TLM also allows engineers to describe a test bench in transaction terms. That means data can be looked at functionally rather than trying to understand the individual bits in a transaction. But you can have a TLM-based test bench and still be relatively lost if you haven’t evolved the debug platform, said Perry. “One nice addition is the debug transaction interface. You can do really intelligent things with this.”
The future—more speed, more tweaks
But that intelligence may be limited to certain areas of chip design. Said one engineer, who asked not to be named: “My basic complaint regarding TLM 2.0 is the TLM working group focused too much on memory-mapped buses and the SOC or single ASIC as a focus. In my opinion they left the system out of ESL. In our systems the processor is important, but the processor and its surrounding registers and such are only 10% or less of a single ASIC, and frankly are not really a challenge in ASIC design.”
The engineer said it’s more important to model a host operating system such as Windows or Linux, running specific drivers and customer applications, talking to a virtual storage host bus adapter, and running actual firmware, which is in turn talking to a virtual storage area network with hundreds or even thousands of attached devices. “TLM 2.0 helps us with a tiny, tiny sliver of that rather large task,” he said. “We will use TLM 2.0 when picking up models from vendors where it makes sense, but we will not be rewriting any code to use TLM 2.0. Nor will new code development use TLM 2.0 directly. I think the rush to standardize TLM 2.0 is premature since it really has not yet proven itself. TLM 2.0 has some good features. Defining the possible modeling levels and defining how they interact is good. The idea of sockets to bundle ports together is good, though it can add a large coding burden for someone trying to implement a module to conform to an interface. So in a nutshell, TLM 2.0 is okay for a vendor writing a handful of modules connected to an AXI bus, but it is less suited to modeling large systems with many custom or specialized interfaces. Sure TLM 2.0 can be forced to work in these situations, but in the end it is no better than what I have now.”

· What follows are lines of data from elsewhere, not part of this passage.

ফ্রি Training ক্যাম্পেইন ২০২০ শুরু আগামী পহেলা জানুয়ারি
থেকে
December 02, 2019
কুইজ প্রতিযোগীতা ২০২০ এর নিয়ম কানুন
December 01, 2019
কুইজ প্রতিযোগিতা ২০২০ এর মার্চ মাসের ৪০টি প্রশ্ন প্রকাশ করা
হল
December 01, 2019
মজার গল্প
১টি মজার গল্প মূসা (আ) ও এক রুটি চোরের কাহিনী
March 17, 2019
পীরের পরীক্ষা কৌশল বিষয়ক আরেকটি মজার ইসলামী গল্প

Already, changes are afoot to rectify some of these problems. Sources involved in the TLM 2.0 discussions say the next steps are improving performance in such areas as direct memory access, which includes access time between the CPU and the memory. In C++, performance reportedly is almost double what it is in SystemC, the basis of TLM 2.0.
There also is room for improvement in the future with network-on-chip designs, where multiple bus architectures have to be bridged together. Some of that capability is included in TLM 2.0, but expect enhancements in future updates on the standard.
In addition, there are some tricks being used by companies that currently are not included in the standard. One is to build more optimized allocators, which can speed up performance by three to five times. The trick is learning the methodology in the standard and understanding it well enough to be able to use it more effectively. For many companies working with TLM 2.0, the standard is just a starting point. It’s also a bridge point between various disciplines that have never worked seamlessly together—people with different areas of expertise who now must work on projects concurrently instead of in series.
“What you’re going to see is synergy in design teams as they begin talking to each other and as people learn new skills,” said OSCI’s Meredith. “As development becomes a critical part of design, you’re going to see entirely new job categories emerge.”